===== Record extracts =====

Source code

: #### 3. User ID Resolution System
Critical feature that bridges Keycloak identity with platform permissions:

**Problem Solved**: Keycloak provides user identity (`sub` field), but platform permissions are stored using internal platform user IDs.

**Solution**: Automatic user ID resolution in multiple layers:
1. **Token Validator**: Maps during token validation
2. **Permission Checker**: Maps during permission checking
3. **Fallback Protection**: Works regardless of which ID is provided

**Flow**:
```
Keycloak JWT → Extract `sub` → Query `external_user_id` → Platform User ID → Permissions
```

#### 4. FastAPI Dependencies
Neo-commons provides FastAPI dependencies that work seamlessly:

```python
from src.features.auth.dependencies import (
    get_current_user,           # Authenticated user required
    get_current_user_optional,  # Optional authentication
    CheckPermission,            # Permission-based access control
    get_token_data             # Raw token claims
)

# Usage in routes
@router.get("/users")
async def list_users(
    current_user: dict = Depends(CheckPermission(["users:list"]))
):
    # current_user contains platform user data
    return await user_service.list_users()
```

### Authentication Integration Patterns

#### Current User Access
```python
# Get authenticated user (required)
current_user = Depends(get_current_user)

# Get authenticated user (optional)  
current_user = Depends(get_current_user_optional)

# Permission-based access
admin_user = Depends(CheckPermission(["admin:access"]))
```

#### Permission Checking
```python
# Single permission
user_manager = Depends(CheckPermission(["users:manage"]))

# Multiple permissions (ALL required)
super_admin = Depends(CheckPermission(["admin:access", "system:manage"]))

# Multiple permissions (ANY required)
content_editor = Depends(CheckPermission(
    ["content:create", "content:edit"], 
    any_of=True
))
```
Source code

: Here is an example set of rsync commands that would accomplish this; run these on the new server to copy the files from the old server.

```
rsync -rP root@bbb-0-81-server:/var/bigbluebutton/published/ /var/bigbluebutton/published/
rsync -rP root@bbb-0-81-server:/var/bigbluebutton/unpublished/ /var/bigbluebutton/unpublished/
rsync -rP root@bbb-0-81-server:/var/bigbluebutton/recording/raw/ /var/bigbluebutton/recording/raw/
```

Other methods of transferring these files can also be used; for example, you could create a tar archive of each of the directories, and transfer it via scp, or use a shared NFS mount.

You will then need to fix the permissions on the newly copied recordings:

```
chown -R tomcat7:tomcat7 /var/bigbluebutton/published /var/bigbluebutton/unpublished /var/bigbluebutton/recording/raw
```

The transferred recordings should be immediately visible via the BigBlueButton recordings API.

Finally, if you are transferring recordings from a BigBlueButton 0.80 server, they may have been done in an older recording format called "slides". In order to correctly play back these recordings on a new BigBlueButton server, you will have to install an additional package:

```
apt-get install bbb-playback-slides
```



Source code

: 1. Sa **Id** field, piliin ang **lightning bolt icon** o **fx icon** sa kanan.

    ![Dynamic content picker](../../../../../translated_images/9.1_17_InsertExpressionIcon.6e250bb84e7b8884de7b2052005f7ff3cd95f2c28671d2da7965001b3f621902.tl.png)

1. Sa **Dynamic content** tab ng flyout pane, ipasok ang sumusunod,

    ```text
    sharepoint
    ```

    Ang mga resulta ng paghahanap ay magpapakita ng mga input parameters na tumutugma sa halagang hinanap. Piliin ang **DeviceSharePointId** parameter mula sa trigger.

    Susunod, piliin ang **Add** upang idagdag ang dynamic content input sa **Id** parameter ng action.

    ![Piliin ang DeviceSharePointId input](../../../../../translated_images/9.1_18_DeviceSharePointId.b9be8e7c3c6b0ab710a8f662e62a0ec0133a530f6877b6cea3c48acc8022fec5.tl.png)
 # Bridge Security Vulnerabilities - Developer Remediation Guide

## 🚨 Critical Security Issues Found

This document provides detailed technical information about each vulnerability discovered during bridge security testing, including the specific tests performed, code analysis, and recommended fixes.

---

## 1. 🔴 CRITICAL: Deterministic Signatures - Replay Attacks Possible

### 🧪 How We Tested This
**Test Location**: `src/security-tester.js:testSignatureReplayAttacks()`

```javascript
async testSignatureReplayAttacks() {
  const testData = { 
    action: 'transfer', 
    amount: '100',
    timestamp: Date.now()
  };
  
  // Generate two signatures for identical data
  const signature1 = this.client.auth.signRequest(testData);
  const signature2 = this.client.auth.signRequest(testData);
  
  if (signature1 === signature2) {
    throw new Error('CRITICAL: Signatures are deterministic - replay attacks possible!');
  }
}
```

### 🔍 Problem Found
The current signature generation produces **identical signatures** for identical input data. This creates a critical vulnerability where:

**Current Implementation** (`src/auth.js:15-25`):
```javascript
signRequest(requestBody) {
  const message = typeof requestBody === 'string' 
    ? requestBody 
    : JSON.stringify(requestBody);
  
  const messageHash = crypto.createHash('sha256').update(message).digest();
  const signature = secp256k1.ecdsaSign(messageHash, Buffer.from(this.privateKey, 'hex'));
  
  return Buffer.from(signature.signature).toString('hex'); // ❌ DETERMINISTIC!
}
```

=====

Reproduce every line above. Keep it exact.

Source code

: #### 3. User ID Resolution System
Critical feature that bridges Keycloak identity with platform permissions:

**Problem Solved**: Keycloak provides user identity (`sub` field), but platform permissions are stored using internal platform user IDs.

**Solution**: Automatic user ID resolution in multiple layers:
1. **Token Validator**: Maps during token validation
2. **Permission Checker**: Maps during permission checking
3. **Fallback Protection**: Works regardless of which ID is provided

**Flow**:
```
Keycloak JWT → Extract `sub` → Query `external_user_id` → Platform User ID → Permissions
```

#### 4. FastAPI Dependencies
Neo-commons provides FastAPI dependencies that work seamlessly:

```python
from src.features.auth.dependencies import (
    get_current_user,           # Authenticated user required
    get_current_user_optional,  # Optional authentication
    CheckPermission,            # Permission-based access control
    get_token_data             # Raw token claims
)

# Usage in routes
@router.get("/users")
async def list_users(
    current_user: dict = Depends(CheckPermission(["users:list"]))
):
    # current_user contains platform user data
    return await user_service.list_users()
```

### Authentication Integration Patterns

#### Current User Access
```python
# Get authenticated user (required)
current_user = Depends(get_current_user)

# Get authenticated user (optional)  
current_user = Depends(get_current_user_optional)

# Permission-based access
admin_user = Depends(CheckPermission(["admin:access"]))
```

#### Permission Checking
```python
# Single permission
user_manager = Depends(CheckPermission(["users:manage"]))

# Multiple permissions (ALL required)
super_admin = Depends(CheckPermission(["admin:access", "system:manage"]))

# Multiple permissions (ANY required)
content_editor = Depends(CheckPermission(
    ["content:create", "content:edit"], 
    any_of=True
))
```
Source code

: Here is an example set of rsync commands that would accomplish this; run these on the new server to copy the files from the old server.

```
rsync -rP root@bbb-0-81-server:/var/bigbluebutton/published/ /var/bigbluebutton/published/
rsync -rP root@bbb-0-81-server:/var/bigbluebutton/unpublished/ /var/bigbluebutton/unpublished/
rsync -rP root@bbb-0-81-server:/var/bigbluebutton/recording/raw/ /var/bigbluebutton/recording/raw/
```

Other methods of transferring these files can also be used; for example, you could create a tar archive of each of the directories, and transfer it via scp, or use a shared NFS mount.

You will then need to fix the permissions on the newly copied recordings:

```
chown -R tomcat7:tomcat7 /var/bigbluebutton/published /var/bigbluebutton/unpublished /var/bigbluebutton/recording/raw
```

The transferred recordings should be immediately visible via the BigBlueButton recordings API.

Finally, if you are transferring recordings from a BigBlueButton 0.80 server, they may have been done in an older recording format called "slides". In order to correctly play back these recordings on a new BigBlueButton server, you will have to install an additional package:

```
apt-get install bbb-playback-slides
```



Source code

: 1. Sa **Id** field, piliin ang **lightning bolt icon** o **fx icon** sa kanan.

    ![Dynamic content picker](../../../../../translated_images/9.1_17_InsertExpressionIcon.6e250bb84e7b8884de7b2052005f7ff3cd95f2c28671d2da7965001b3f621902.tl.png)

1. Sa **Dynamic content** tab ng flyout pane, ipasok ang sumusunod,

    ```text
    sharepoint
    ```

    Ang mga resulta ng paghahanap ay magpapakita ng mga input parameters na tumutugma sa halagang hinanap. Piliin ang **DeviceSharePointId** parameter mula sa trigger.

    Susunod, piliin ang **Add** upang idagdag ang dynamic content input sa **Id** parameter ng action.

    ![Piliin ang DeviceSharePointId input](../../../../../translated_images/9.1_18_DeviceSharePointId.b9be8e7c3c6b0ab710a8f662e62a0ec0133a530f6877b6cea3c48acc8022fec5.tl.png)
 # Bridge Security Vulnerabilities - Developer Remediation Guide

## 🚨 Critical Security Issues Found

This document provides detailed technical information about each vulnerability discovered during bridge security testing, including the specific tests performed, code analysis, and recommended fixes.

---

## 1. 🔴 CRITICAL: Deterministic Signatures - Replay Attacks Possible

### 🧪 How We Tested This
**Test Location**: `src/security-tester.js:testSignatureReplayAttacks()`

```javascript
async testSignatureReplayAttacks() {
  const testData = { 
    action: 'transfer', 
    amount: '100',
    timestamp: Date.now()
  };
  
  // Generate two signatures for identical data
  const signature1 = this.client.auth.signRequest(testData);
  const signature2 = this.client.auth.signRequest(testData);
  
  if (signature1 === signature2) {
    throw new Error('CRITICAL: Signatures are deterministic - replay attacks possible!');
  }
}
```

### 🔍 Problem Found
The current signature generation produces **identical signatures** for identical input data. This creates a critical vulnerability where:

**Current Implementation** (`src/auth.js:15-25`):
```javascript
signRequest(requestBody) {
  const message = typeof requestBody === 'string' 
    ? requestBody 
    : JSON.stringify(requestBody);
  
  const messageHash = crypto.createHash('sha256').update(message).digest();
  const signature = secp256k1.ecdsaSign(messageHash, Buffer.from(this.privateKey, 'hex'));
  
  return Buffer.from(signature.signature).toString('hex'); // ❌ DETERMINISTIC!
}
```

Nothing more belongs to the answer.